Excerpted passage –
Segment Open

Archaeologists in the Indus Valley discovered evidence of meditation in wall art dating from 5,000 to 3,500 BCE, according to Psychology Today. And while meditation has been practiced in other parts of the world like Egypt and China for centuries, it wasn’t until the early 20th century that it was popularized here in the West.
For that, we can thank a number of researchers, but most notably, Dr. Herbert Benson, for leading pioneering studies that highlighted the various health benefits of meditation (like lowered heart rates and increased brain waves that help with sleep).
Those early studies combined with celebrity fans (like the Beatles, who famously practiced Transcendental Meditation in the late '60s), brought meditation into mainstream consciousness, where it remains today. But if you know anything about meditation, you know that it’s not a one-size-fits-all practice, and there are actually many distinct types. Read on for seven of the most popular variations, plus who each one is best for. (Of course, meditation is an ancient, often deeply spiritual practice, so this should just be considered a very broad introduction, not a foundational text.)

Segment Closed

Exercise data –

Segment Open

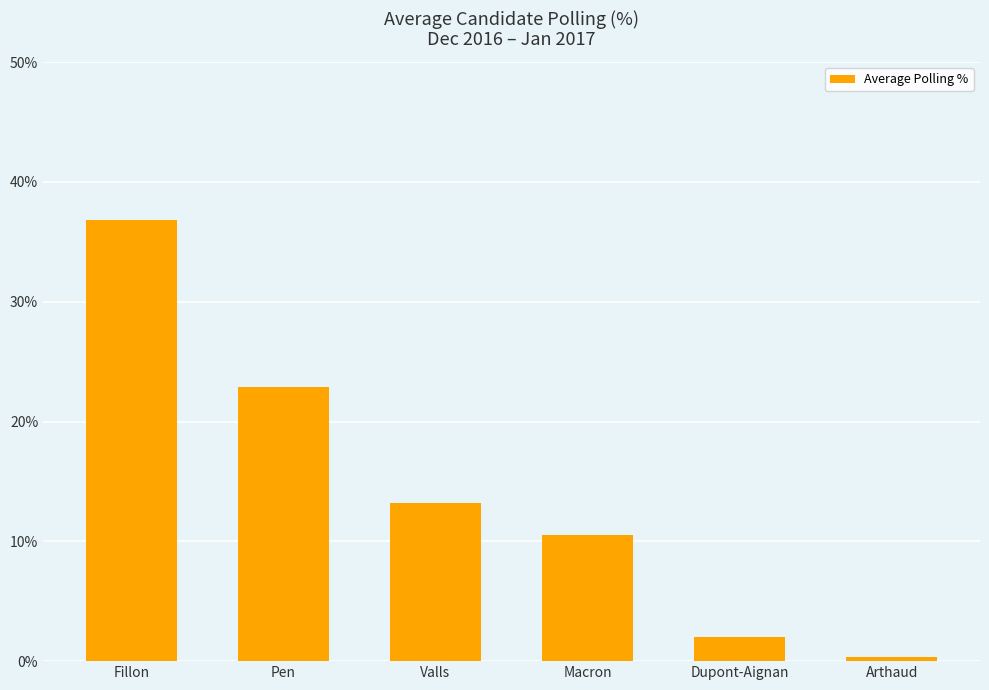

What is the label of the 3rd bar from the right?

Macron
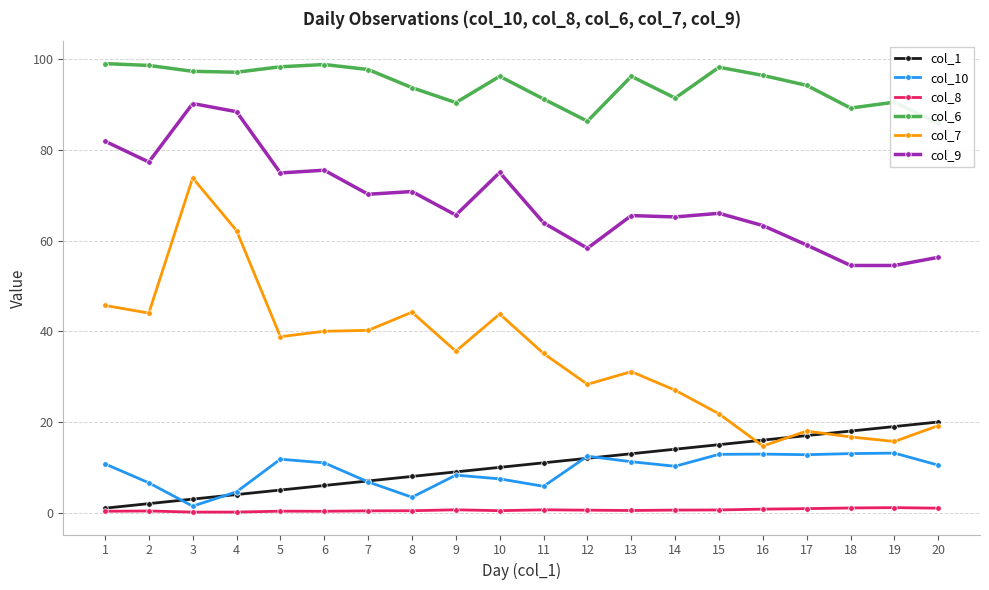

What is the minimum value for col_1?

1.0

Segment Closed

Questions to answer –
A – In the passage on the history of meditation, which band practiced Transcendental Meditation in the late '60s?
B – Go on with the passage on the history of meditation, starting right after its final sentence.

Results –
A – The Beatles.

B –
1. Guided Meditation
Best for beginners
If you’ve never tried to meditate before, this is probably the best place to start. In guided meditation, a teacher leads you through the practice, either in person or via an app (like Headspace or Calm). Because our minds have a tendency to wander, listening to someone else tell us what to do makes it easier to focus and relax. Some common forms of guided meditations are mindfulness, stress reduction and relaxation.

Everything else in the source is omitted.